And God said, “This is the sign of the covenant that I make between me and you and every living creature that is with you, for all future generations: I have set my bow in the cloud, and it shall be a sign of the covenant between me and the earth."


Why does rain seem so depressing? Or at least at this time of year. Is it the combination of cold weather and long dark nights? The night before last I couldn't sleep. My son woke up in the middle of the night and crawled into bed with us, so obviously after that sleep was out for me. So around 3:30 am I got out of bed to do a few things on my "Self" list. And it was raining. Sometimes, when it is a steady rain, I find it very soothing. But this was more of a heavy drizzle, the typical winter precipitation. Great. 


At 5am I finally fell asleep on the couch, only to be wakened by my son at 6am. It's still dark!!! Why in the world is my sleepyhead son awake? And he wasn't just awake, he was wound up. I use this term specifically because when he has so much energy he can't contain himself, he likes to run circles through our living room, dining room, and kitchen. He can keep this up for at least half an hour. This is what he was doing by 6:30, so of course, the sound of his running feet woke my daughter up too. Great.
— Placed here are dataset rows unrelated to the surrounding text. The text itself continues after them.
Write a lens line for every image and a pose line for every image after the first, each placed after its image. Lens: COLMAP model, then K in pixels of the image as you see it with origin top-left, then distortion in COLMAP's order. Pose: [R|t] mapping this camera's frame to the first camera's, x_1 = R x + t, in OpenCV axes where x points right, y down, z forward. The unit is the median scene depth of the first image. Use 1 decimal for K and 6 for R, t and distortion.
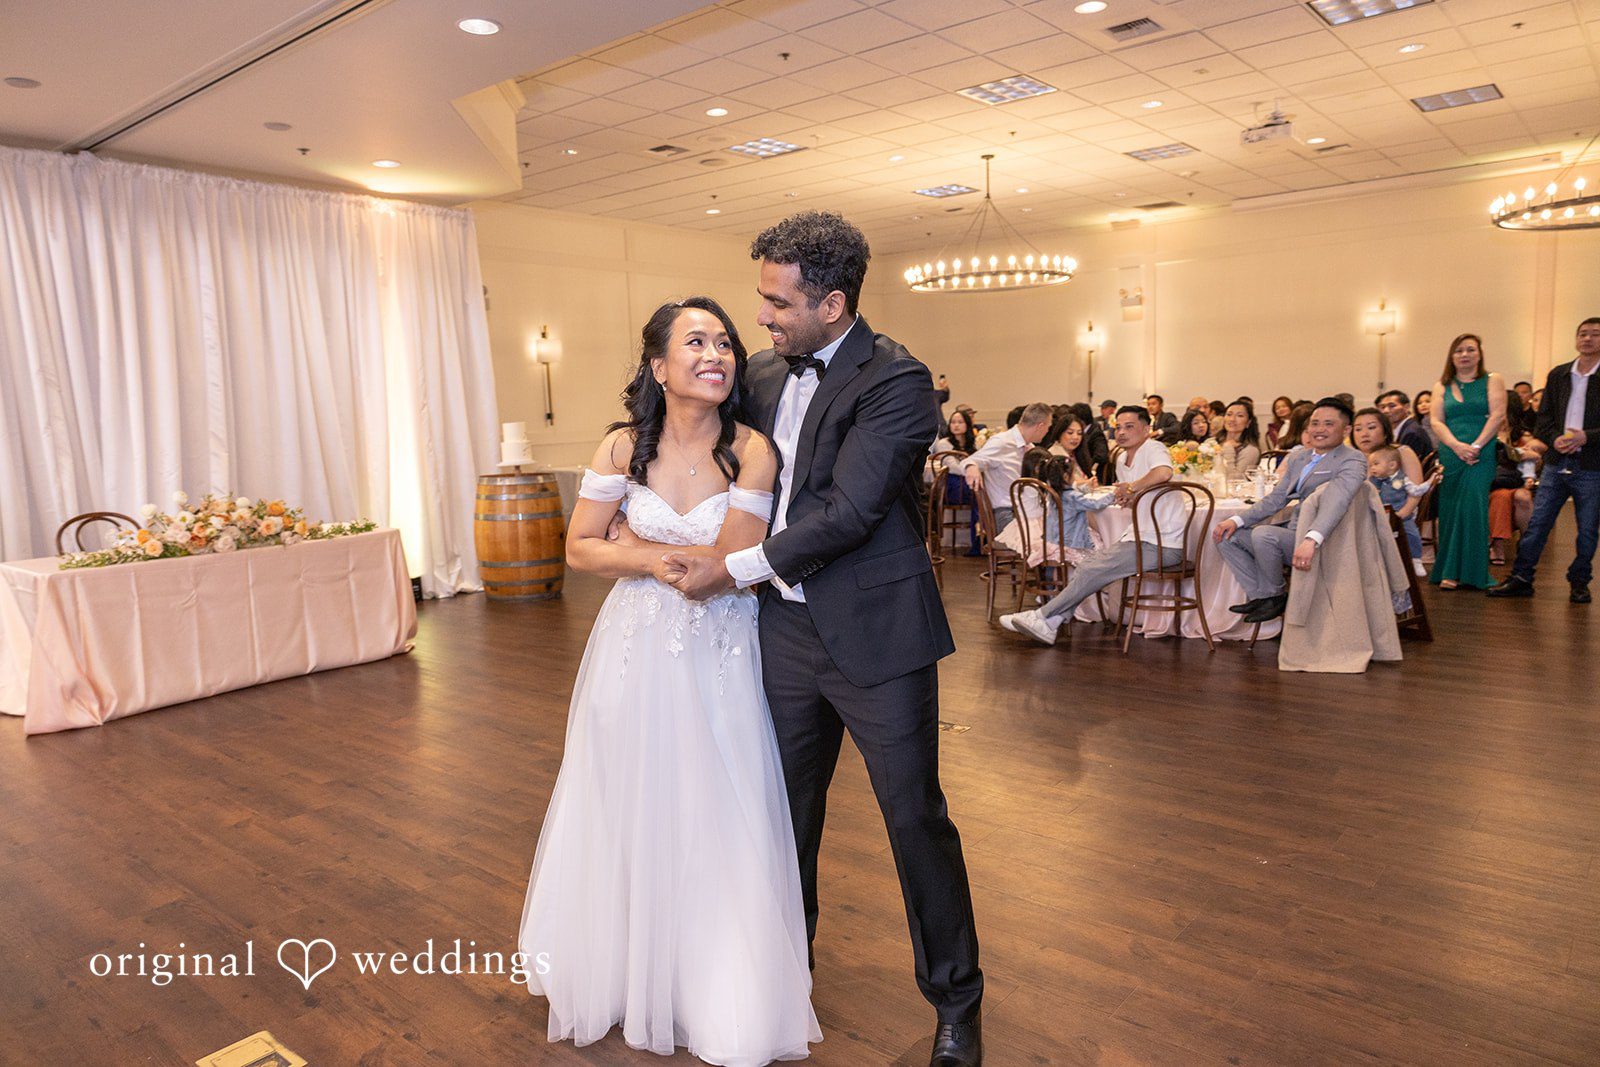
lens RADIAL K [[1063.5, 0, 796.1], [0, 1063.5, 540.4], [0, 0, 1]] dist [-0.005540, -0.001045]
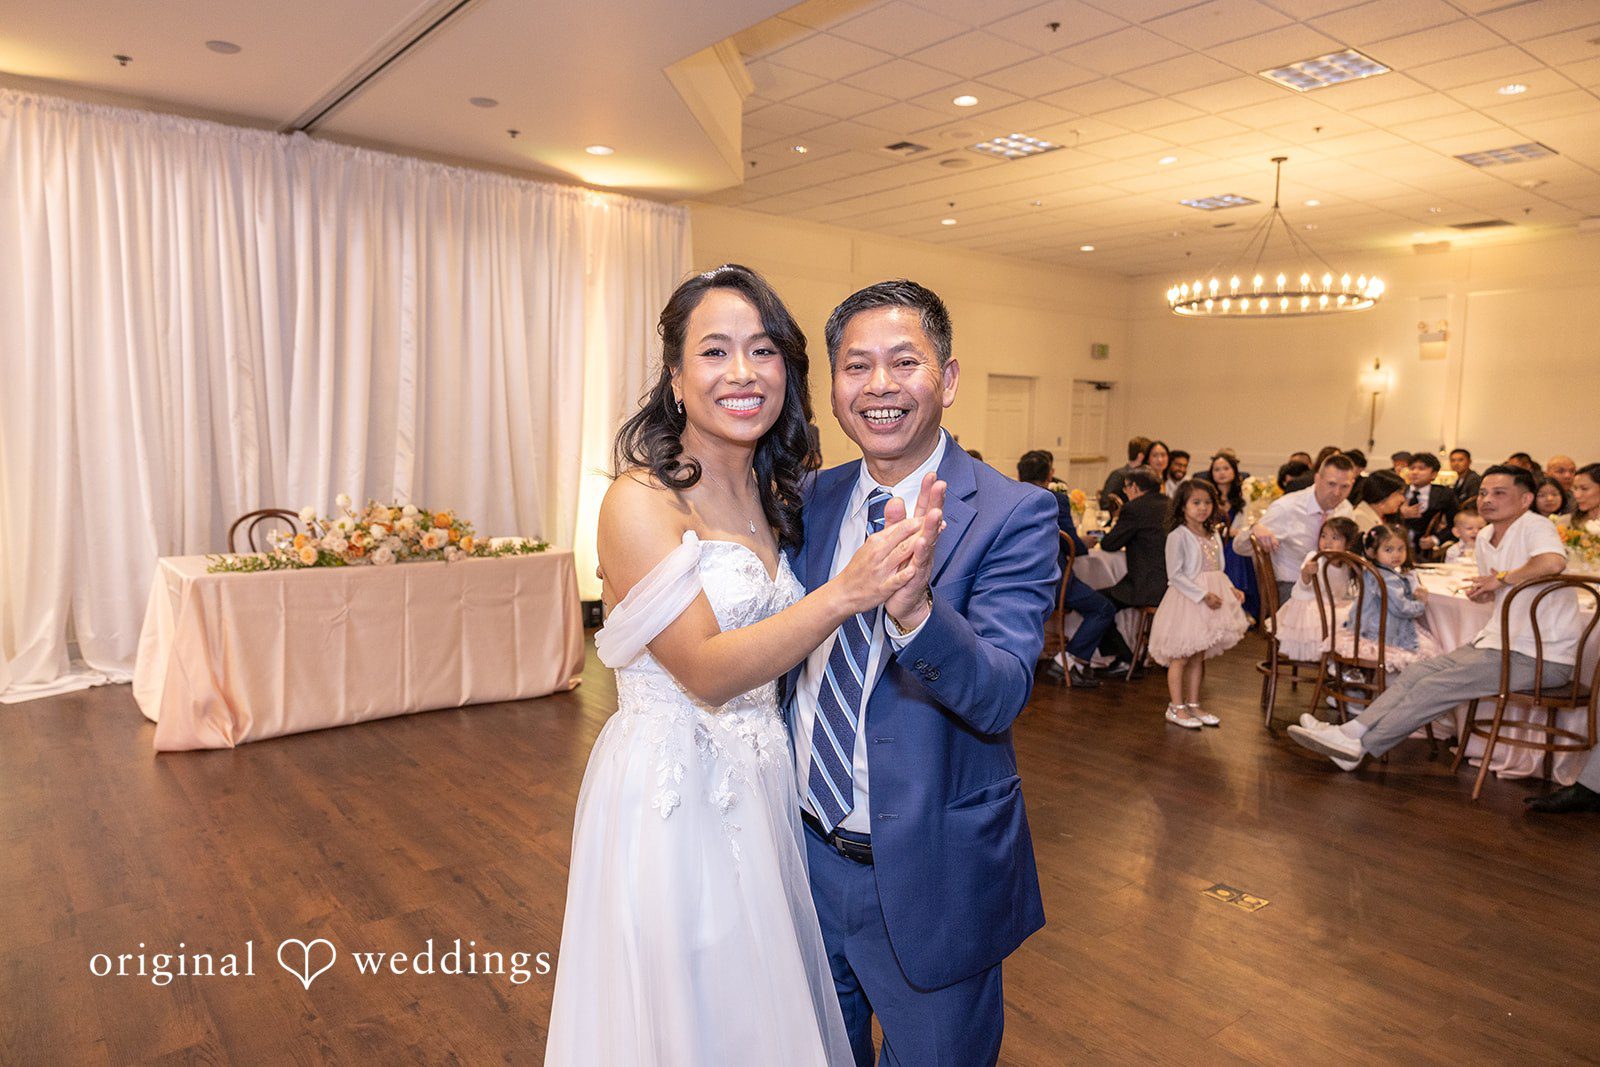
lens RADIAL K [[1063.5, 0, 796.1], [0, 1063.5, 540.4], [0, 0, 1]] dist [-0.005540, -0.001045]
pose [[0.978585, 0.075456, -0.191514, -0.020609], [-0.079503, 0.996743, -0.013523, -0.022100], [0.189870, 0.028459, 0.981397, 0.157555]]
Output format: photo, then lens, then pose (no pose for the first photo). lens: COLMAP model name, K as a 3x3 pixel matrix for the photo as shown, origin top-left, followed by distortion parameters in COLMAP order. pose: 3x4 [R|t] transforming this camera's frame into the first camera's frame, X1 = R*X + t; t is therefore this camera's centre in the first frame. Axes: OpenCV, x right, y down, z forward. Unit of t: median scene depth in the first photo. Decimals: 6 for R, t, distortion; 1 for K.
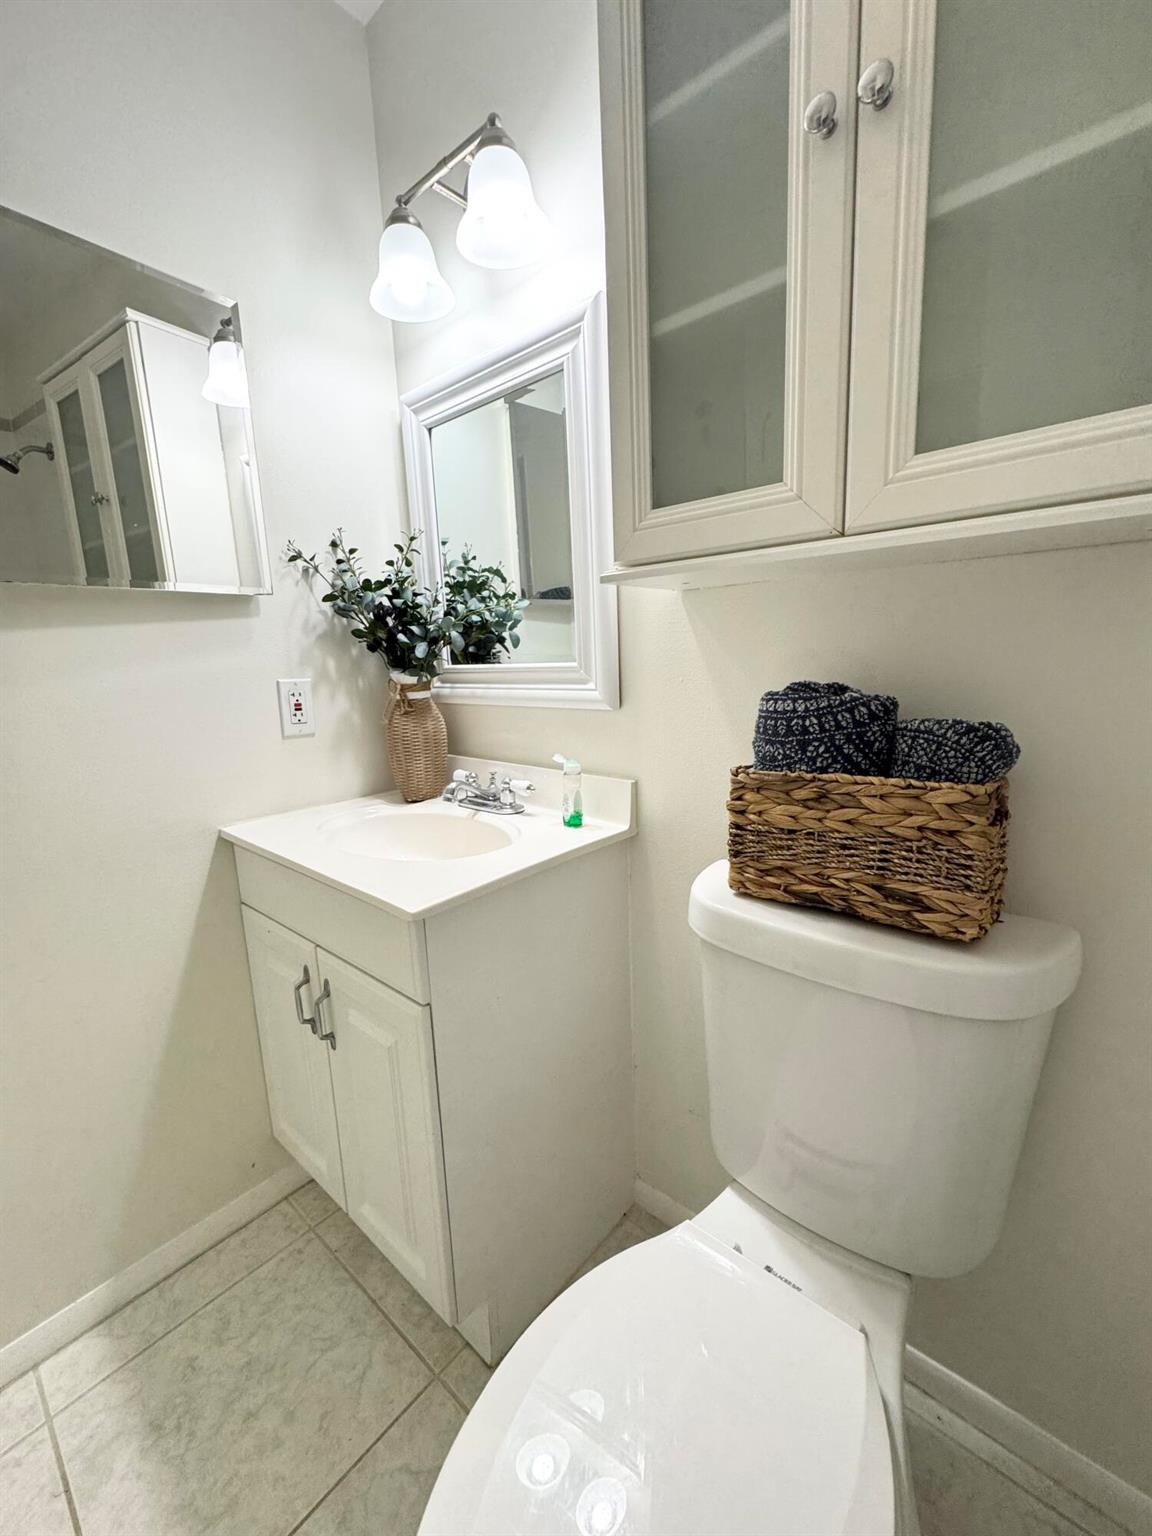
lens RADIAL K [[612.3, 0, 576.0], [0, 612.3, 768.0], [0, 0, 1]] dist [0.000688, 0.000009]
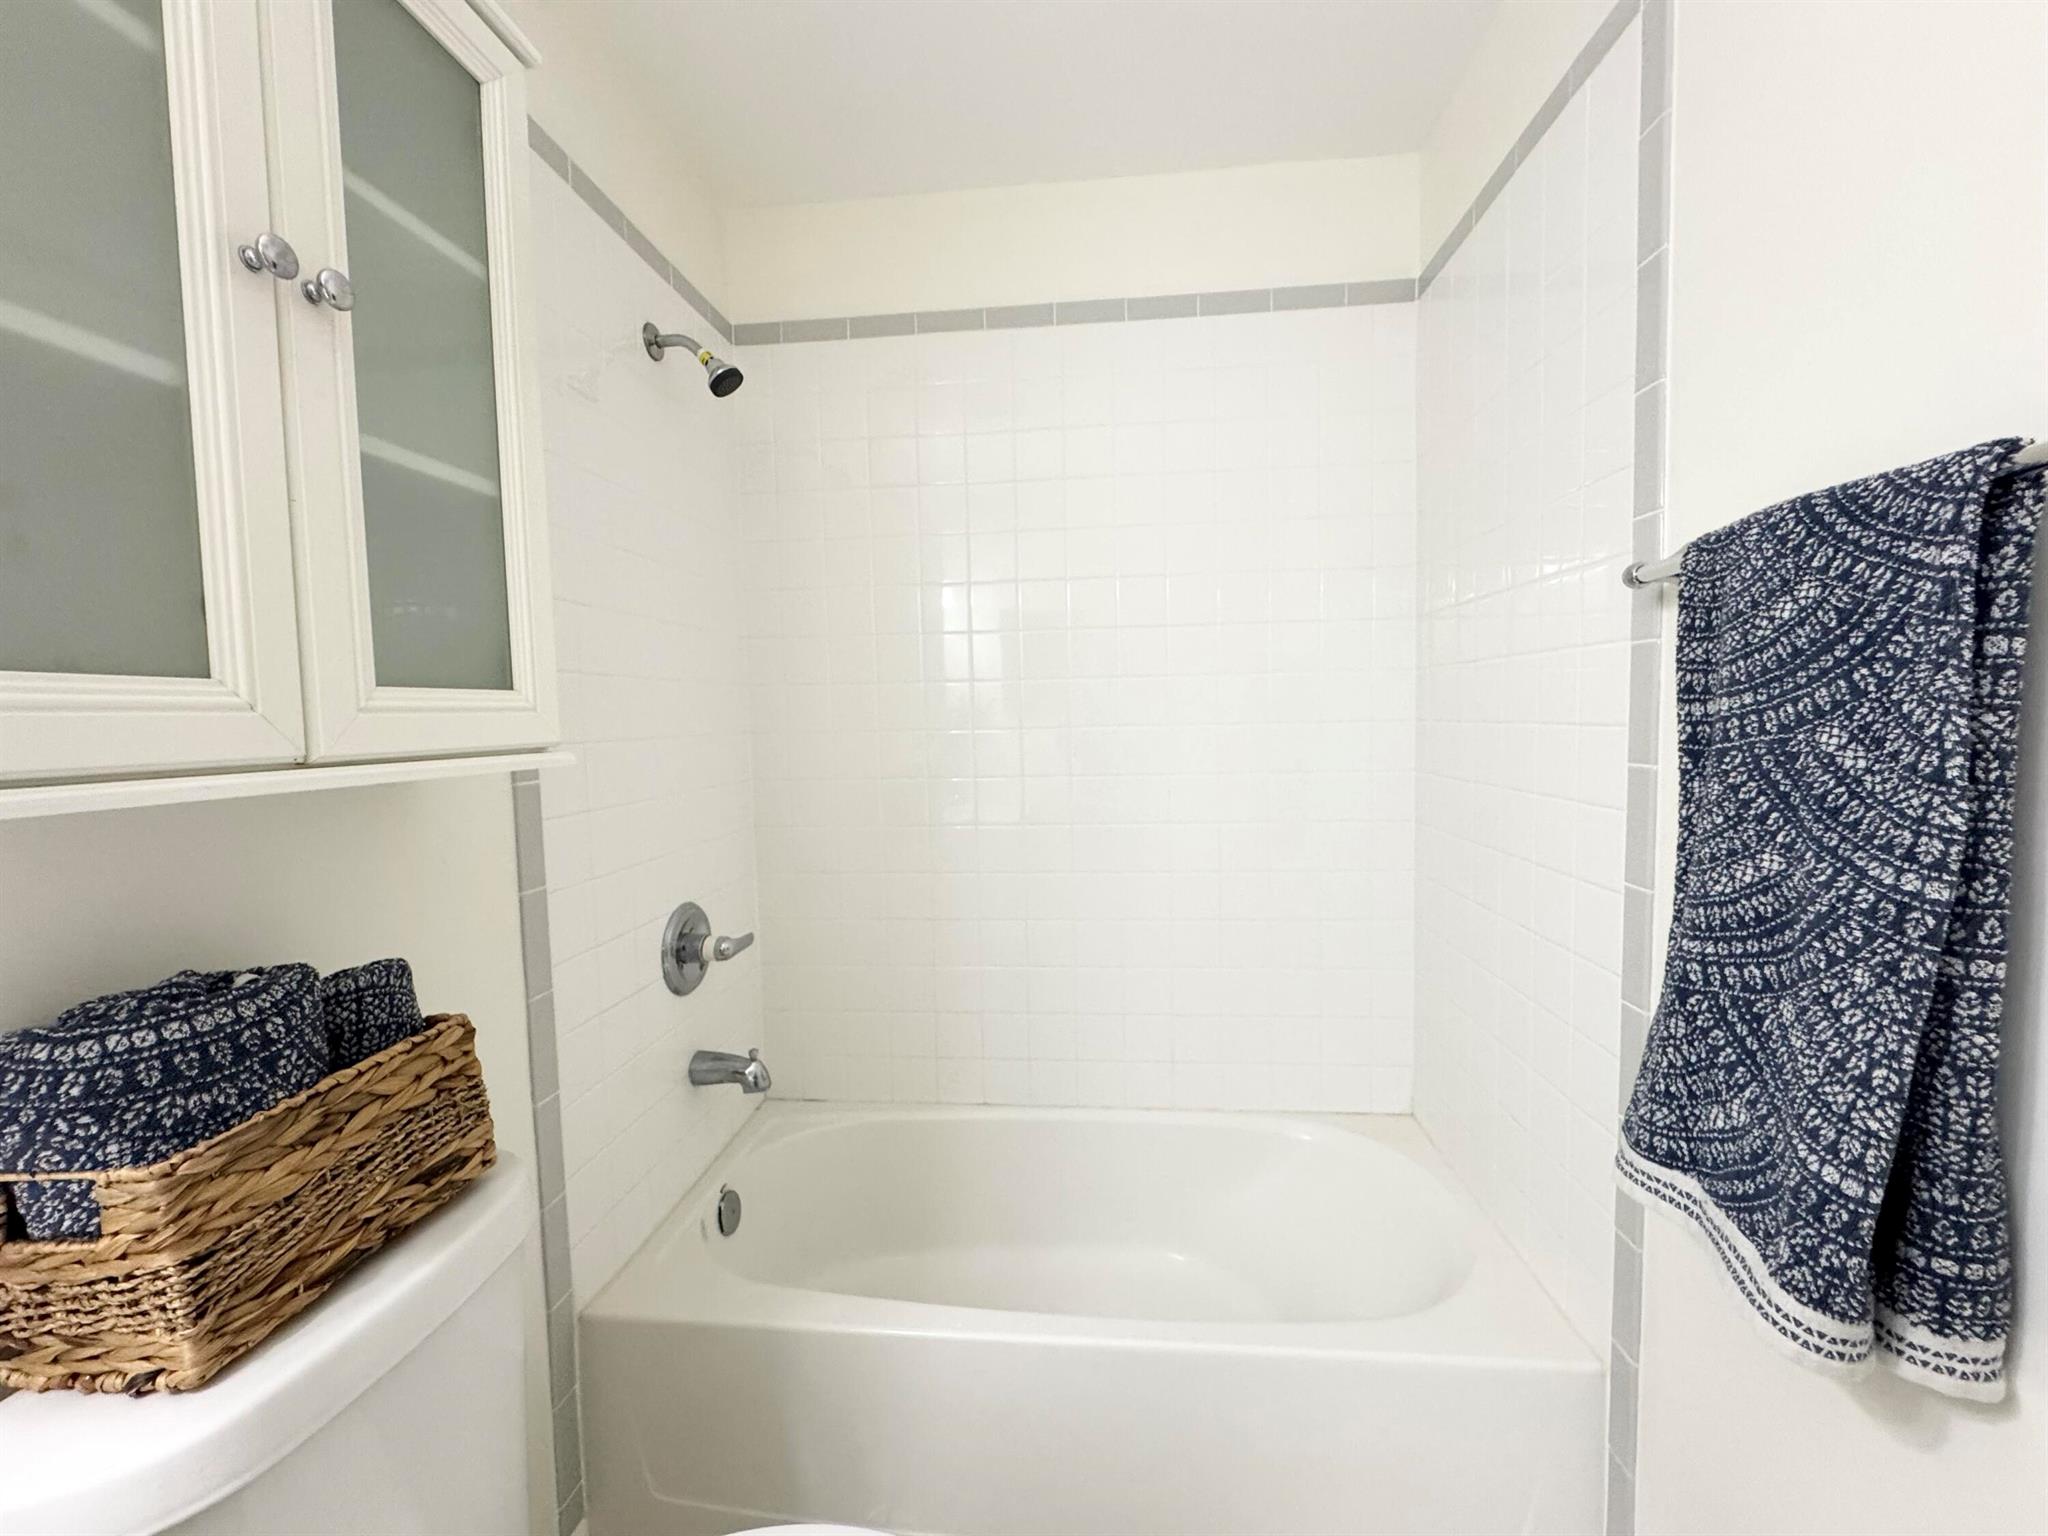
lens RADIAL K [[816.4, 0, 1024.0], [0, 816.4, 768.0], [0, 0, 1]] dist [0.000688, 0.000009]
pose [[-0.567757, -0.003243, 0.823190, -0.838108], [0.188637, 0.972871, 0.133936, -0.321926], [-0.801291, 0.231327, -0.551743, 0.793117]]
I was really trying to have a positive attitude to start the day, but I was swiftly losing the battle. The combination of no sleep and dreary weather was conspiring against me and allowing the Liar to steal my joy. Disgruntled, I decided to go ahead and get grocery shopping over with after I dropped my son off at preschool. Ugh. Getting the baby out in the drizzle was not my idea of a girls' day out. But as I was parking in the lot, I looked over the trees and saw the most beautiful rainbow. I actually stopped and took a picture with my camera, but the picture just doesn't do it justice. It's like the rainbow pierced my soul and chased away the darkness. I know that sounds dramatic, but I don't know another way to describe it. One minute I was grouchy and agitated, the next minute I was closing my eyes and smiling. The rainbow only lasted a few moments, but those few moments saved the rest of my day. Thank you, God, for reminding me of your promises to us, your children. Amen.